DOCUMENT EXCERPT:
BEGIN

A quaternion is a kind of multivector consisting of a scalar + a bivector (a bivector is an oriented magnitude with the orientation of a plane). You can get one by taking the quotient of two 3-dimensional vectors (a vector is an oriented magnitude with the orientation of a line). Note that a planar “complex number” is the same kind of object as a quaternion, just with the bivector part always oriennted in the same plane.
When people limit themselves to Gibbs-style vectors or to quaternions as a primary formalism what they are doing is pretending that vectors and bivectors are the same kind of object, and this pretense leads to massive amounts of confusion. cf. https://en.wikipedia.org/wiki/Pseudovector
The biggest thing GA adds compared to quaternions is that the same technology generalizes to higher or lower dimensions and to pseudo-Euclidean spaces (and to generalized Möbius transformations, non-metrical contexts, to modeling points and circles as multivectors, etc.), and there are many vector identities which are awkward to express when you are pretending that vectors and bivectors are the same.
Another advantage is that you don’t need any arbitrary conventional rules about multiplication of {i, j, k}, since typically the basis is specified in terms of orthonormal unit vectors e.g. e₁, e₂, e₃, so that it becomes very obvious how basic bivectors e₁e₂, e₂e₃, e₃e₁ should multiply: (e₁e₂)(e₂e₃) = e₁e₃ = −e₃e₁, etc.
I agree with all of this, and to sibling reply as well.
My point is that these advantages are seldom (if at all) discussed in most online introductions to GA I've read so far, yet to me they're the real selling points of GA.
Would geometric algebra simplify a CAD program (or are there any CAD system that use geometric algebra)? Would learning geometric algebra make synthesis of mechanical linkages easier (planar/spherical/spatial)?
This proposal is different from what's being discussed here. Algebraic geometry is, roughly speaking, about understanding the solutions to systems of polynomial equations, while linear algebra is much simpler and gives complete descriptions of the solutions of systems of linear equations. Geometric algebra is a framework for working with vectors and related objects in an algebraic way---one can "multiply" two vectors together and extract information from this.
There is a simple mechanism to model multiplication of vectors represented using elements of an orthonormal basis. Each (multi)vector is a linear combination of terms, and each term is an ordered sequence of basis elements. Multiplication of (multi)vectors works as usual. Multiplication of terms simply concatenates the 2 terms, then canonicalizes using identities vv = |v|^2 and uv = -vu. There is a cost, the number of terms in a (multi)vector is O(2^n) for an n dimensional space, but that's OK.

END

ACTIVITIES:
1. According to the geometric algebra discussion, what two parts make up a quaternion?
2. Continue the geometric algebra discussion from its final sentence.

Dataset entries:

BEGIN

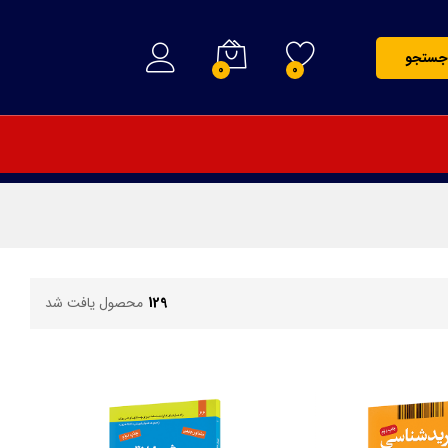
جستجو
0
0
129
محصول یافت شد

END

RESULTS BY TASK:
1. A scalar plus a bivector.

2.
And then I'm lost. How does this map back to geometry? What does '2 + 3xy + 5yz - 7xyz' mean geometrically speaking? What does multiplication mean geometrically speaking? Can't build an intuition, not even for R^2 or R^3 :(
The answer depends on the kind of Clifford/Geometric Algebra being used, the structure for the vector bases and the selected result of the quadratic forms. Those choices are mostly driven by the end application where the algebra will be used, with its similarities (obviously, they are all algebras) and particularities.
Thanks. Appreciate taking the effort to answer. What I'm trying to do is to gain an intuition of what kind of objects GA manipulates, then stash it for whenever I'll need that kind of manipulation, which, sadly, can be never.
Within that context, just grokking R^2 or R^3 would be great progress. To be fair, the article does present the fundamental identity, uv = u.v + u /\ v, where u.v is the usual dot product (scalar denoting relative projective size) and u /\ v = |u||v|sinθi (something related to area and the plane induced by u and v). Even if the article does exemplify with R^2 by defining i = xy, and then dropping the ball: "i is interpreted to mean the plane generated by x and y". I can't grok this part :(
* This looks like (almost) a circular definition, defining uv in terms of the specific xy, where x and y are the two orthonormal R^2 vectors forming the basis. What is xy? Is it a scalar? A vector? A normal vector? How does a normal vector work in R^2?. A tensor of some dimensions? For example, assuming x = (1,0) and y = (0,1), how does one compute i = xy?
* Plane generated how? a u + b v, given any two scalars a and b?
* When moving to R^3, i'd think uv / xy define a plane. What does uvw / xyz mean?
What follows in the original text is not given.